A Brother MPrint can fit in the palm of a hand, but still provides instant printing and sharing of printed information wherever the user may be. Ultra compact and streamlined, it fits easily into the customised pocket on the BTP Police jacket or on a belt and, with integrated Bluetooth technology, it prints directly from a mobile device.
MPrint is compatible with various software and hardware, including Blackberrys, PDAs, Tablets, MDT’s and other mobile hardware on the market, and it offers many sophisticated functions including built-up fonts and barcode generation. The smallest version, used by the British Transport Police, the MW-140BT, produces A7 size prints. It has a unique cut-sheet paper cassette system that takes seconds to install, preventing paper curl and, as no cutters or tear bars are involved, it guarantees that the sheets are the same size time after time.
Brother upgraded the firmware of the printer to allow the use of an 8 digit
alpha-numeric pin between the printer and PDA used by the BTP officers and also added the feature undiscoverable mode to meet the security needs of the British Transport Police.

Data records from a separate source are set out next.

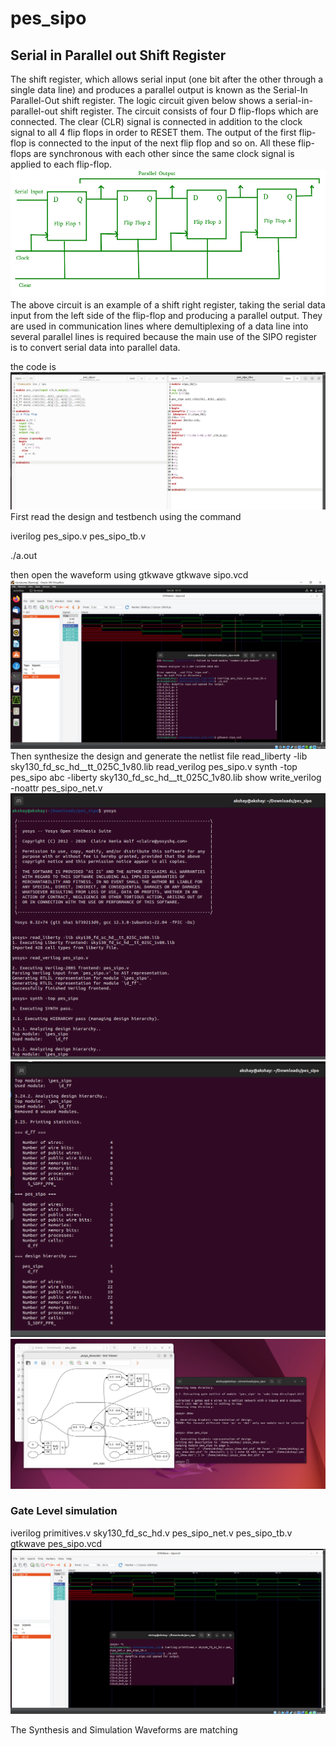 # pes_sipo

## Serial in Parallel out Shift Register

The shift register, which allows serial input (one bit after the other through a single data line) and produces a parallel output is known as the Serial-In Parallel-Out shift register. The logic circuit given below shows a serial-in-parallel-out shift register. The circuit consists of four D flip-flops which are connected. The clear (CLR) signal is connected in addition to the clock signal to all 4 flip flops in order to RESET them. The output of the first flip-flop is connected to the input of the next flip flop and so on. All these flip-flops are synchronous with each other since the same clock signal is applied to each flip-flop. 
![](https://github.com/Akshay1000101/pes_sipo/blob/main/glsscreenshots/sipoimage.png?raw=true)
The above circuit is an example of a shift right register, taking the serial data input from the left side of the flip-flop and producing a parallel output. They are used in communication lines where demultiplexing of a data line into several parallel lines is required because the main use of the SIPO register is to convert serial data into parallel data.

the code is
![](https://github.com/Akshay1000101/pes_sipo/blob/main/glsscreenshots/code%20new%20correct.PNG?raw=true)
First read the design and testbench using the command

iverilog pes_sipo.v pes_sipo_tb.v

./a.out

then open the waveform using gtkwave
gtkwave sipo.vcd
![](https://github.com/Akshay1000101/pes_sipo/blob/main/glsscreenshots/waveform.PNG?raw=true)
Then synthesize the design and generate the netlist file
read_liberty -lib sky130_fd_sc_hd__tt_025C_1v80.lib
read_verilog pes_sipo.v
synth -top pes_sipo
abc -liberty sky130_fd_sc_hd__tt_025C_1v80.lib
show
write_verilog -noattr pes_sipo_net.v
![](https://github.com/Akshay1000101/pes_sipo/blob/main/glsscreenshots/yosys%201.PNG?raw=true)
![](https://github.com/Akshay1000101/pes_sipo/blob/main/glsscreenshots/yosys%202.PNG?raw=true)
![](https://github.com/Akshay1000101/pes_sipo/blob/main/glsscreenshots/yosys%203.PNG?raw=true)

### Gate Level simulation
iverilog primitives.v sky130_fd_sc_hd.v pes_sipo_net.v pes_sipo_tb.v
gtkwave pes_sipo.vcd
![](https://github.com/Akshay1000101/pes_sipo/blob/main/glsscreenshots/gate%20level%20simulation.PNG?raw=true)

The Synthesis and Simulation Waveforms are matching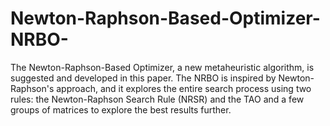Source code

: # Newton-Raphson-Based-Optimizer-NRBO-
The Newton-Raphson-Based Optimizer, a new metaheuristic algorithm, is suggested and developed in this paper. The NRBO is inspired by Newton-Raphson's approach, and it explores the entire search process using two rules: the Newton-Raphson Search Rule (NRSR) and the TAO and a few groups of matrices to explore the best results further.
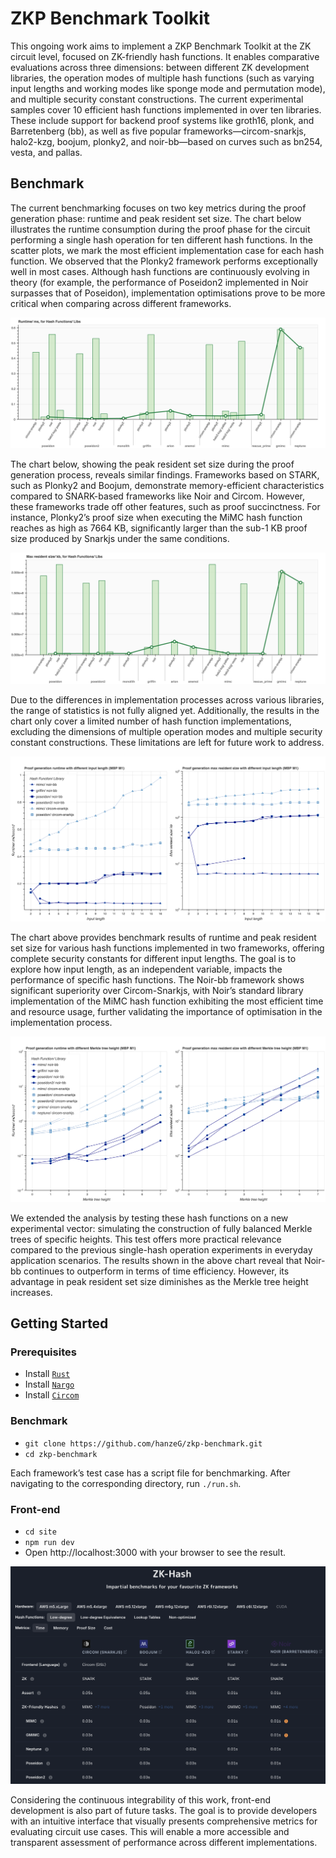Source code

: # ZKP Benchmark Toolkit
This ongoing work aims to implement a ZKP Benchmark Toolkit at the ZK circuit level, focused on ZK-friendly hash functions. It enables comparative evaluations across three dimensions: between different ZK development libraries, the operation modes of multiple hash functions (such as varying input lengths and working modes like sponge mode and permutation mode), and multiple security constant constructions. The current experimental samples cover 10 efficient hash functions implemented in over ten libraries. These include support for backend proof systems like groth16, plonk, and Barretenberg (bb), as well as five popular frameworks—circom-snarkjs, halo2-kzg, boojum, plonky2, and noir-bb—based on curves such as bn254, vesta, and pallas.

## Benchmark
The current benchmarking focuses on two key metrics during the proof generation phase: runtime and peak resident set size. The chart below illustrates the runtime consumption during the proof phase for the circuit performing a single hash operation for ten different hash functions. In the scatter plots, we mark the most efficient implementation case for each hash function. We observed that the Plonky2 framework performs exceptionally well in most cases. Although hash functions are continuously evolving in theory (for example, the performance of Poseidon2 implemented in Noir surpasses that of Poseidon), implementation optimisations prove to be more critical when comparing across different frameworks.

![runtime](figures/runtime.png)

The chart below, showing the peak resident set size during the proof generation process, reveals similar findings. Frameworks based on STARK, such as Plonky2 and Boojum, demonstrate memory-efficient characteristics compared to SNARK-based frameworks like Noir and Circom. However, these frameworks trade off other features, such as proof succinctness. For instance, Plonky2’s proof size when executing the MiMC hash function reaches as high as 7664 KB, significantly larger than the sub-1 KB proof size produced by Snarkjs under the same conditions.

![ram](figures/ram.png)

Due to the differences in implementation processes across various libraries, the range of statistics is not fully aligned yet. Additionally, the results in the chart only cover a limited number of hash function implementations, excluding the dimensions of multiple operation modes and multiple security constant constructions. These limitations are left for future work to address.

![input_length_runtime_ram](figures/input_length_runtime_ram.png)

The chart above provides benchmark results of runtime and peak resident set size for various hash functions implemented in two frameworks, offering complete security constants for different input lengths. The goal is to explore how input length, as an independent variable, impacts the performance of specific hash functions. The Noir-bb framework shows significant superiority over Circom-Snarkjs, with Noir’s standard library implementation of the MiMC hash function exhibiting the most efficient time and resource usage, further validating the importance of optimisation in the implementation process.

![merkle_tree_runtime_ram](figures/merkle_tree_runtime_ram.png)

We extended the analysis by testing these hash functions on a new experimental vector: simulating the construction of fully balanced Merkle trees of specific heights. This test offers more practical relevance compared to the previous single-hash operation experiments in everyday application scenarios. The results shown in the above chart reveal that Noir-bb continues to outperform in terms of time efficiency. However, its advantage in peak resident set size diminishes as the Merkle tree height increases.​

## Getting Started

### Prerequisites

- Install [`Rust`](https://www.rust-lang.org/tools/install)
- Install [`Nargo`](https://noir-lang.org/docs/getting_started/installation/)
- Install [`Circom`](https://github.com/iden3/circom)

### Benchmark

- `git clone https://github.com/hanzeG/zkp-benchmark.git`
- `cd zkp-benchmark`

Each framework’s test case has a script file for benchmarking. After navigating to the corresponding directory, run `./run.sh`.

### Front-end

- `cd site`
- `npm run dev`
- Open http://localhost:3000 with your browser to see the result.

![demo](figures/demo.jpg)

Considering the continuous integrability of this work, front-end development is also part of future tasks. The goal is to provide developers with an intuitive interface that visually presents comprehensive metrics for evaluating circuit use cases. This will enable a more accessible and transparent assessment of performance across different implementations.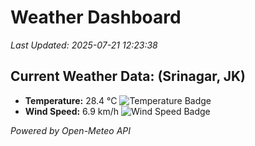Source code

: 
# Weather Dashboard

_Last Updated: 2025-07-21 12:23:38_

## Current Weather Data: (Srinagar, JK)
- **Temperature:** 28.4 °C ![Temperature Badge](https://img.shields.io/badge/Temperature-Medium%20Temp-green)
- **Wind Speed:** 6.9 km/h ![Wind Speed Badge](https://img.shields.io/badge/Wind%20Speed-Light%20Wind-blue)

*Powered by Open-Meteo API*
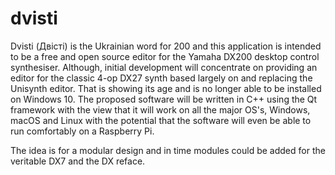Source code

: # dvisti
Dvisti (Двісті) is the Ukrainian word for 200 and this application is intended to be a free and open source editor for the Yamaha DX200 desktop control synthesiser. Although, initial development will concentrate on providing an editor for the classic 4-op DX27 synth based largely on and replacing the Unisynth editor. That is showing its age and is no longer able to be installed on Windows 10. The proposed software will be written in C++ using the Qt framework with the view that it will work on all the major OS's, Windows, macOS and Linux with the potential that the software will even be able to run comfortably on a Raspberry Pi. 

The idea is for a modular design and in time modules could be added for the veritable DX7 and the DX reface. 

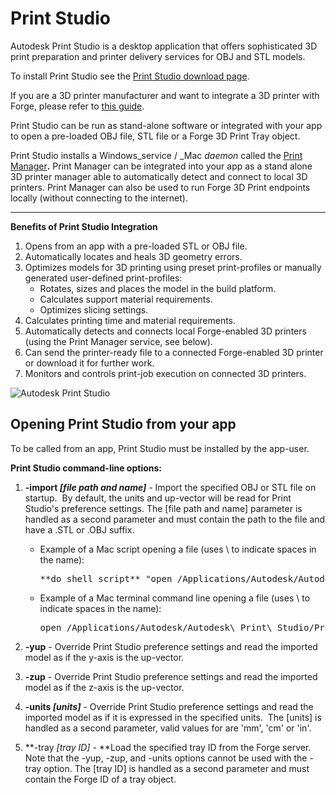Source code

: # Print Studio


Autodesk Print Studio is a desktop application that offers sophisticated 3D print preparation and printer delivery services for OBJ and STL models. 

To install Print Studio see the [Print Studio download page](https://github.com/spark3dp/print-manager/releases).

If you are a 3D printer manufacturer<span> and want to integrate a 3D printer with Forge, please refer to [this guide](/developers/reference/printer-manufacturers/integrate-your-printer/integrate-your-printer-model "Printer Manufacturers").</span>

Print Studio can be run as stand-alone software or integrated with your app to open a pre-loaded OBJ file, STL file or a Forge 3D Print Tray object.  

Print Studio installs a Windows_service / _Mac _daemon_ called the [Print Manager](/developers/reference/desktop-applications/print-manager)**.** Print Manager can be integrated into your app as a stand alone 3D printer manager able to automatically detect and connect to local 3D printers. Print Manager can also be used to run Forge 3D Print endpoints locally (without connecting to the internet).

* * *

**Benefits of Print Studio Integration** 

1.  Opens from an app with a pre-loaded STL or OBJ file. 
2.  Automatically locates and heals 3D geometry errors.
3.  Optimizes models for 3D printing using preset print-profiles or manually generated user-defined print-profiles:
    *   Rotates, sizes and places the model in the build platform.
    *   Calculates support material requirements.
    *   Optimizes slicing settings.
4.  Calculates printing time and material requirements.
5.  Automatically detects and connects local Forge-enabled 3D printers (using the Print Manager service, see below).
6.  Can send the printer-ready file to a connected Forge-enabled 3D printer or download it for further work.
7.  Monitors and controls print-job execution on connected 3D printers.

![Autodesk Print Studio](https://dp6mb85fgupxl.cloudfront.net/blog-prd-content/uploads/2015/07/05_preview_v02.png)

## Opening Print Studio from your app

To be called from an app, Print Studio must be installed by the app-user.

**Print Studio command-line options:**

1.  **-import _[file path and name]_** - Import the specified OBJ or STL file on startup.  By default, the units and up-vector will be read for Print Studio's preference settings. The [file path and name] parameter is handled as a second parameter and must contain the path to the file and have a .STL or .OBJ suffix. 
    *   Example of a Mac script opening a file (uses \\ to indicate spaces in the name): 

        <pre class="p1"><span class="s1">**do shell script**</span> <span class="s2">"open /Applications/Autodesk/Autodesk\\ Print\\ Studio/Print\\ Studio.app --args -import /Applications/Autodesk/mymodel.stl -units cm"</span></pre>

    *   <span class="s2">Example of a Mac terminal command line opening a file (uses \ to indicate spaces in the name):</span>

        <pre class="p1"><span class="s2">open /Applications/Autodesk/Autodesk\ Print\ Studio/Print\ Studio.app --args -import</span> /Applications/Autodesk/mymodel.stl -units mm </pre>

2.  **-yup** - Override Print Studio preference settings and read the imported model as if the y-axis is the up-vector.
3.  **-zup** - Override Print Studio preference settings and read the imported model as if the z-axis is the up-vector.
4.  **-units _[units]_** - Override Print Studio preference settings and read the imported model as if it is expressed in the specified units.  The [units] is handled as a second parameter, valid values for are 'mm', 'cm' or 'in'.
5.  **-tray _[tray ID]_ - **Load the specified tray ID from the Forge server.  Note that the -yup, -zup, and -units options cannot be used with the -tray option. The [tray ID] is handled as a second parameter and must contain the Forge ID of a tray object.
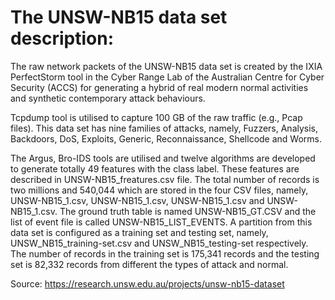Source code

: # The UNSW-NB15 data set description: 

The raw network packets of the UNSW-NB15 data set is created by the IXIA PerfectStorm tool in the Cyber Range Lab of the Australian Centre for Cyber Security (ACCS) for generating a hybrid of real modern normal activities and synthetic contemporary attack behaviours. 

Tcpdump tool is utilised to capture 100 GB of the raw traffic (e.g., Pcap files). This data set has nine families  of  attacks,  namely, Fuzzers,  Analysis,  Backdoors,  DoS,  Exploits,  Generic, Reconnaissance, Shellcode and Worms. 

The Argus, Bro-IDS tools are utilised and twelve algorithms are developed to generate totally 49 features with the class label. These features are described in UNSW-NB15_freatures.csv file. The total number of records is two millions and 540,044  which are stored in the four  CSV  files,  namely, UNSW-NB15_1.csv, UNSW-NB15_1.csv, UNSW-NB15_1.csv and UNSW-NB15_1.csv. The ground truth table is named UNSW-NB15_GT.CSV and the list of event file is called UNSW-NB15_LIST_EVENTS. A partition  from  this  data  set  is  configured  as  a  training  set  and  testing  set,  namely, UNSW_NB15_training-set.csv and UNSW_NB15_testing-set respectively. The number of records in the training set is 175,341 records and the testing set is 82,332 records from different the types of attack and normal.

Source: https://research.unsw.edu.au/projects/unsw-nb15-dataset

Having all the equipment needed to process and print data on the spot means that BTP officers are free from unnecessary paperwork, reducing the need to access computers back at the office, and allowing officers to spend more time policing. Andrew Watson, Chief Information Officer for British Transport Police says: “The use of the mobile data solution has enabled officers to spend an additional 51 minutes out on the beat – roughly 10% of a shift.”
Now, British Transport Police have another weapon against crime. Brother MPrint affords BTP a unique facility to print stop forms. “The officer simply completes the data at the scene, prints the form, hands it to the stopped person and that encounter is then closed,” explains Andrew. “Even with intelligence reporting, the data can be recycled via drop and insert, there is no need to re-key data and it is very user friendly.” MPrint even matches the uniform: “At BTP we redesigned officer uniforms creating a vest overlay with pockets, specifically designed to house the PDA and the Brother MPrint which is only 17mm thick. With the equipment being low profile, carrying it on the body has not been an issue. This was also another reason for selecting a cartridge printer as opposed to a roll printer. Every stop necessitates the use of one sheet of paper and the printer cartridges hold 50 sheets, therefore officers carry an additional pack with them. Since the introduction of printing stop forms, we have seen a 93% increase in the number of stops and it has not created any additional paperwork.”